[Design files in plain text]
★ ★ ★ ★ ★

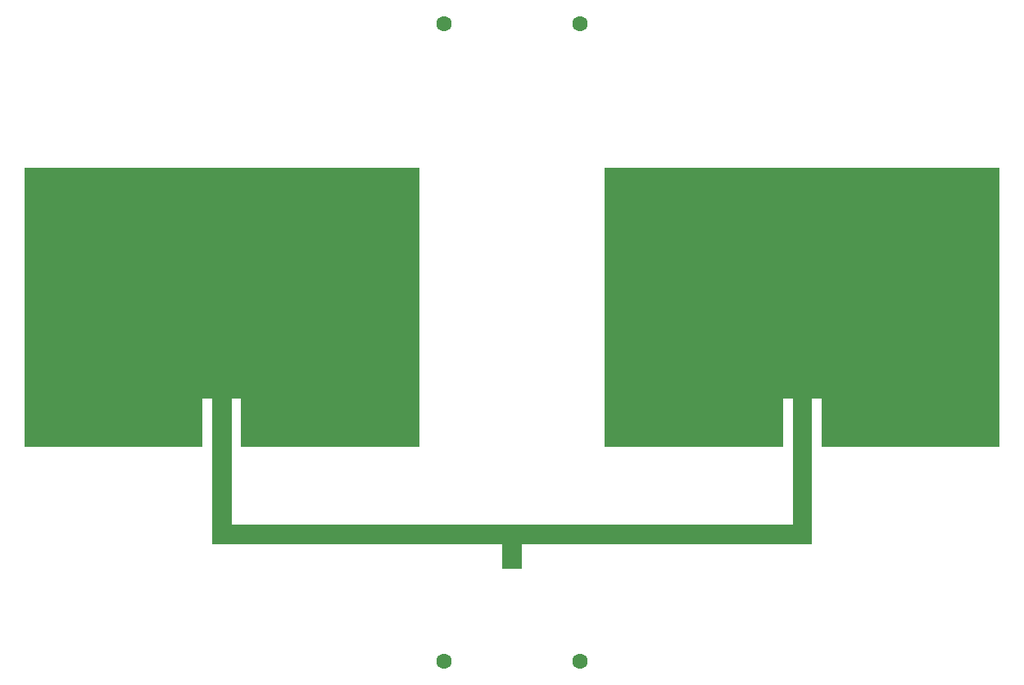
<source format=gbr>
%TF.GenerationSoftware,Altium Limited,Altium Designer,24.9.1 (31)*%
G04 Layer_Physical_Order=1*
G04 Layer_Color=255*
%FSLAX45Y45*%
%MOMM*%
%TF.SameCoordinates,ACB98261-C50F-458D-AFA4-16EFDEDAE645*%
%TF.FilePolarity,Positive*%
%TF.FileFunction,Copper,L1,Top,Signal*%
%TF.Part,Single*%
G01*
G75*
%TA.AperFunction,ViaPad*%
%ADD10C,1.50000*%
%ADD11C,1.60000*%
G36*
X16285777Y5702091D02*
X14445778D01*
Y6202091D01*
X14345778D01*
Y4702091D01*
X11345778D01*
Y4442091D01*
X11145778D01*
Y4702091D01*
X8145778D01*
Y6202091D01*
X8045778D01*
Y5702091D01*
X6205778D01*
Y8592091D01*
X10285778D01*
Y5702091D01*
X8445778D01*
Y6202091D01*
X8345778D01*
Y4902091D01*
X14145778D01*
Y6202091D01*
X14045778D01*
Y5702091D01*
X12205778D01*
Y8592091D01*
X16285777D01*
Y5702091D01*
D02*
G37*
D10*
X11245208Y4555400D02*
D03*
D11*
X10546000Y10080700D02*
D03*
X11946000D02*
D03*
Y3490700D02*
D03*
X10546000D02*
D03*
%TF.MD5,ac5fd51ec31edbb84a769b1581d896f6*%
M02*

</source>
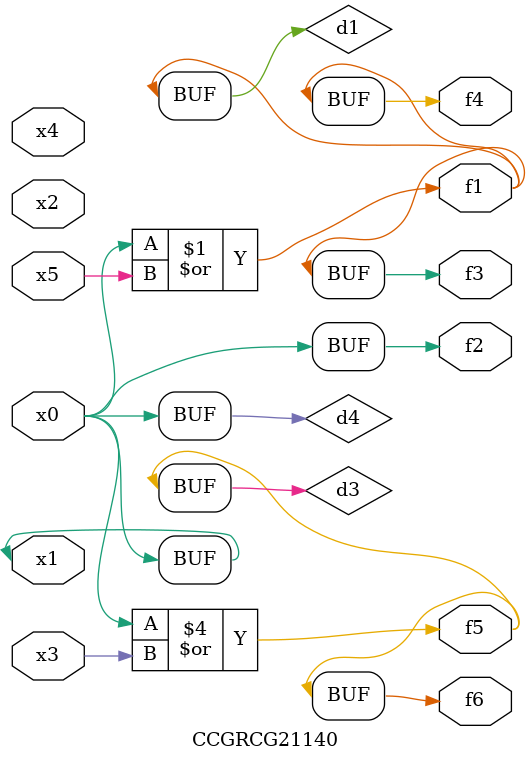
<source format=v>
module CCGRCG21140(
	input x0, x1, x2, x3, x4, x5,
	output f1, f2, f3, f4, f5, f6
);

	wire d1, d2, d3, d4;

	or (d1, x0, x5);
	xnor (d2, x1, x4);
	or (d3, x0, x3);
	buf (d4, x0, x1);
	assign f1 = d1;
	assign f2 = d4;
	assign f3 = d1;
	assign f4 = d1;
	assign f5 = d3;
	assign f6 = d3;
endmodule

</source>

★ ★ ★ ★ ★

* Directive:
Leaving the pictures out, copy exactly the lines from the line that contains "X8145778D01*" to the last line of the data, both ends included.

* Answer box:
X8145778D01*
Y6202091D01*
X8045778D01*
Y5702091D01*
X6205778D01*
Y8592091D01*
X10285778D01*
Y5702091D01*
X8445778D01*
Y6202091D01*
X8345778D01*
Y4902091D01*
X14145778D01*
Y6202091D01*
X14045778D01*
Y5702091D01*
X12205778D01*
Y8592091D01*
X16285777D01*
Y5702091D01*
D02*
G37*
D10*
X11245208Y4555400D02*
D03*
D11*
X10546000Y10080700D02*
D03*
X11946000D02*
D03*
Y3490700D02*
D03*
X10546000D02*
D03*
%TF.MD5,ac5fd51ec31edbb84a769b1581d896f6*%
M02*

</source>
<source format=v>
module CCGRCG21140(
	input x0, x1, x2, x3, x4, x5,
	output f1, f2, f3, f4, f5, f6
);

	wire d1, d2, d3, d4;

	or (d1, x0, x5);
	xnor (d2, x1, x4);
	or (d3, x0, x3);
	buf (d4, x0, x1);
	assign f1 = d1;
	assign f2 = d4;
	assign f3 = d1;
	assign f4 = d1;
	assign f5 = d3;
	assign f6 = d3;
endmodule

</source>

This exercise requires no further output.